Epifanías, sean de luz o de oscuridad, que despiertan partes de nosotros mismos que teníamos olvidadas.
-¿Cómo modula el peso de la infancia en el adulto en el que uno se convierte?
-La infancia forja nuestra personalidad. Me causa extrañeza cómo, en general, subestimamos una época tan importante de nuestra vida, en la que se halla el germen de quién somos —y de quiénes podemos llegar a ser—. Con los años, solemos correr un tupido velo sobre ella, avergonzados de haber sido niños alguna vez. Sin embargo, como una casa a cuestas, sigue viajando con nosotros.
-El mundo al revés, luminoso, deseable, ¿indefectiblemente acaba con las sillas cayéndonos sobre las cabezas?
-El mundo al revés desaparece cuando nos integramos en el Reino gris. Cuando nos convertimos en lo que los demás esperan de nosotros. En el mundo imaginario «todo es posible», los objetos de la casa se mueven y giran en el aire, en una danza libre y azarosa, puesto que han perdido su función. En la infancia, las sillas todavía pueden ser pájaros. En el Reino gris, la ley de la gravedad se impone.

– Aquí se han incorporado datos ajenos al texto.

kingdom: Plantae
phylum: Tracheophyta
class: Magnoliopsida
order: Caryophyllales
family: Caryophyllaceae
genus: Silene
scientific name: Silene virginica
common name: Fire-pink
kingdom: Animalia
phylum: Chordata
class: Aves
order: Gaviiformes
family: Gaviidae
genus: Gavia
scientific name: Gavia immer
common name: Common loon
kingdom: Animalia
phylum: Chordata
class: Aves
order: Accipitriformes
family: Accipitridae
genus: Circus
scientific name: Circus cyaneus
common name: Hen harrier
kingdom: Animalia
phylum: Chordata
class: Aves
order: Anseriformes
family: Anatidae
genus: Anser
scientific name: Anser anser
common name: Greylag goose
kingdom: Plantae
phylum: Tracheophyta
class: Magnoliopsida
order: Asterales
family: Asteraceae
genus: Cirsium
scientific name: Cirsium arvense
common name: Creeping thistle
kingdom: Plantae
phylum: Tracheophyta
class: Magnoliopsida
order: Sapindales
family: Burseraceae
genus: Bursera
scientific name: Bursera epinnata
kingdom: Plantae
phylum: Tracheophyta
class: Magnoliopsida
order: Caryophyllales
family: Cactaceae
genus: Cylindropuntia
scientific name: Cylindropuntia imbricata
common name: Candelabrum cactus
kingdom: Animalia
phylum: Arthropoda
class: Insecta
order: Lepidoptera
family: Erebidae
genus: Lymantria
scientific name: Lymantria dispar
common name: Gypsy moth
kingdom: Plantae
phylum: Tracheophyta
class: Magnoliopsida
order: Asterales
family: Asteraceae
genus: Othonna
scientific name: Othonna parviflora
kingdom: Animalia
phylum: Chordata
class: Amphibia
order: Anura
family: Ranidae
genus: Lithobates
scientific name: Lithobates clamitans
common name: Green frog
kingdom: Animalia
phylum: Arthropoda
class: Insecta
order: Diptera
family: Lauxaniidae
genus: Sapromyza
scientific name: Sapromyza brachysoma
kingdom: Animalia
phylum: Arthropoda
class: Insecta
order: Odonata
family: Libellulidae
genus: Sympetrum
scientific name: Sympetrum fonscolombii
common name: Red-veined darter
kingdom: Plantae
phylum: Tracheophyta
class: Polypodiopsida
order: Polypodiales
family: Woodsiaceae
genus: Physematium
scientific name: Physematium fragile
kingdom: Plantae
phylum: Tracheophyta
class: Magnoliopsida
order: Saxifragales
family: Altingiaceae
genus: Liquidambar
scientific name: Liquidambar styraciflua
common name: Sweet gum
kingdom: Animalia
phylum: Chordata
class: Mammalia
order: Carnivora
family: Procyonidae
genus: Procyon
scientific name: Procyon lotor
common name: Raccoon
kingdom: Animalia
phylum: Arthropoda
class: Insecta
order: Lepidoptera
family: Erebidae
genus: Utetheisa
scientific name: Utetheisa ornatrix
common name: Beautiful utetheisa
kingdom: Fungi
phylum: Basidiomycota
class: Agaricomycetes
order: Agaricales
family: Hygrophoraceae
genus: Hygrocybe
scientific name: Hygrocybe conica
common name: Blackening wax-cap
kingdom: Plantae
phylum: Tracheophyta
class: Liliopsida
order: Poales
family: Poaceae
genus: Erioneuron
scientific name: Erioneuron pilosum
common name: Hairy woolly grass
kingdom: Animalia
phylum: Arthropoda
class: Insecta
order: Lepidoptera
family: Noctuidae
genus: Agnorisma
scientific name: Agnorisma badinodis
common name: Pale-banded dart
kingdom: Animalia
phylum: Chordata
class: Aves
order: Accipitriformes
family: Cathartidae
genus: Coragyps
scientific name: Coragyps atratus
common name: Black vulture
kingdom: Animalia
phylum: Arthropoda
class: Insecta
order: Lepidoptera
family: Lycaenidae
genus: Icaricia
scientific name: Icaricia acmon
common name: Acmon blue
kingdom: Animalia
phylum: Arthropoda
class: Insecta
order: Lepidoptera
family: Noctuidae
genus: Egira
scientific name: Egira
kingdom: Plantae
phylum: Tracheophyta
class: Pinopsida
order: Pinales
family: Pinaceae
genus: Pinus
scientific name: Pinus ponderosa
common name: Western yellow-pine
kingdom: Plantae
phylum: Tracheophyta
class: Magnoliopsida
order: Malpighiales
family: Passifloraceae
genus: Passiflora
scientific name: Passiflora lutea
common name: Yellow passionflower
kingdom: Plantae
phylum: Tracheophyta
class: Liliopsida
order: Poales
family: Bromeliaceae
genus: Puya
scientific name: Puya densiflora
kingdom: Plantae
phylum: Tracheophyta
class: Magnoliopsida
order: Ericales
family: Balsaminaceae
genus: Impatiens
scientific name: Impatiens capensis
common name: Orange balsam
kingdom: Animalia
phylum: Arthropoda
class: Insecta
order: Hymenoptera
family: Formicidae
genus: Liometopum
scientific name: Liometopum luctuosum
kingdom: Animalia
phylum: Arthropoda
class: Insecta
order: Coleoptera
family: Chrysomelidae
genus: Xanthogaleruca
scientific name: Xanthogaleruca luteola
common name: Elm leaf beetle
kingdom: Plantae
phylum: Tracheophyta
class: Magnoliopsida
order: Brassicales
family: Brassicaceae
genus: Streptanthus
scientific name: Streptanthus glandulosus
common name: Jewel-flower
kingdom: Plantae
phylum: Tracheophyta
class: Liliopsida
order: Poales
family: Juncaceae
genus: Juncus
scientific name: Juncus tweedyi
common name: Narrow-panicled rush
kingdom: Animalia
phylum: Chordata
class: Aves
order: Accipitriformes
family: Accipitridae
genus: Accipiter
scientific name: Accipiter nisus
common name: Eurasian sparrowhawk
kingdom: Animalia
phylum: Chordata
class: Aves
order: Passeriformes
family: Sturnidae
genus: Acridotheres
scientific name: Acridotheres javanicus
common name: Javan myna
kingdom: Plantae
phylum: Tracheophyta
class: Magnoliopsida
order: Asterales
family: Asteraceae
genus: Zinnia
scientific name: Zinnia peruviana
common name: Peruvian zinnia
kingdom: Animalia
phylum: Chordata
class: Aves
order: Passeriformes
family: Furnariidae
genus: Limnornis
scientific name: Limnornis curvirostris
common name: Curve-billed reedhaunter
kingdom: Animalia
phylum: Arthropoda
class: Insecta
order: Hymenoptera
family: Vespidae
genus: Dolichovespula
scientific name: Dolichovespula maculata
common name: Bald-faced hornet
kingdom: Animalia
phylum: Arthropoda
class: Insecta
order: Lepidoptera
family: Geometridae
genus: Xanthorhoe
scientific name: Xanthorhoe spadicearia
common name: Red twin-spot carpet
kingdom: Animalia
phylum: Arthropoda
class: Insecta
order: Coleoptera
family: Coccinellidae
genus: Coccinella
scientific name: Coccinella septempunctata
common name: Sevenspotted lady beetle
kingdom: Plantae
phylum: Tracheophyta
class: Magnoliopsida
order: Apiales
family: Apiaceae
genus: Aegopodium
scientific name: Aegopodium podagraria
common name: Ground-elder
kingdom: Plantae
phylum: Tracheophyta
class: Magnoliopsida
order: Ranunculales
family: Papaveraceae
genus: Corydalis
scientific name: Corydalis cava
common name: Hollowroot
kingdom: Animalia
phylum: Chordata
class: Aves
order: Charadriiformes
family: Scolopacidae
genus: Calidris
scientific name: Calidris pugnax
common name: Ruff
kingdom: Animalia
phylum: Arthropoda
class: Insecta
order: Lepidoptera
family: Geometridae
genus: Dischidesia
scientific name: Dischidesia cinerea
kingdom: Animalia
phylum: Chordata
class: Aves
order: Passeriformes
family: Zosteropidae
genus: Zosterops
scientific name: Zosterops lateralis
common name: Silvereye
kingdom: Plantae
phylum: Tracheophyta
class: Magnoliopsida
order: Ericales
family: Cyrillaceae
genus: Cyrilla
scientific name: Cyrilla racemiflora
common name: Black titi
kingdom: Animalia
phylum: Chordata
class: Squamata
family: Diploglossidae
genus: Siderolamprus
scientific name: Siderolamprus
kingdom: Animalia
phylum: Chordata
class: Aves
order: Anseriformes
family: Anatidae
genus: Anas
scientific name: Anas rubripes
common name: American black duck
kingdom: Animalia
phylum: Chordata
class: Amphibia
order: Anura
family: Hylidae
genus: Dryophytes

-¿Cómo se detecta un malo pensamiento? ¿Son fructíferos, esos pensamientos malos?
-Los malos pensamientos son como habitaciones cerradas. El problema no es que existan, sino intentar derribar la puerta a golpes. Pueden ser fructíferos cuando nos ayudan a comprender qué ocurre al otro lado; peligrosos cuando los proyectamos sobre los demás.
-Para que los charcos no se sequen y la niña mala no se aburra, ¿qué se requiere?
-Ya señaló Hannah Arendt que el mal puede alimentarse de la ignorancia, el miedo o la indiferencia. Podríamos añadir a la lista el aburrimiento. Sin embargo, “La niña mala” habla también de otra cosa: del deseo de pertenecer. A veces seguimos persiguiendo el arco iris aunque sepamos que nos aleja del sol.
-¿Cómo saber si hemos traicionado al niño que fuimos?
-Preguntándoselo. Él aún no ha aprendido a mentir.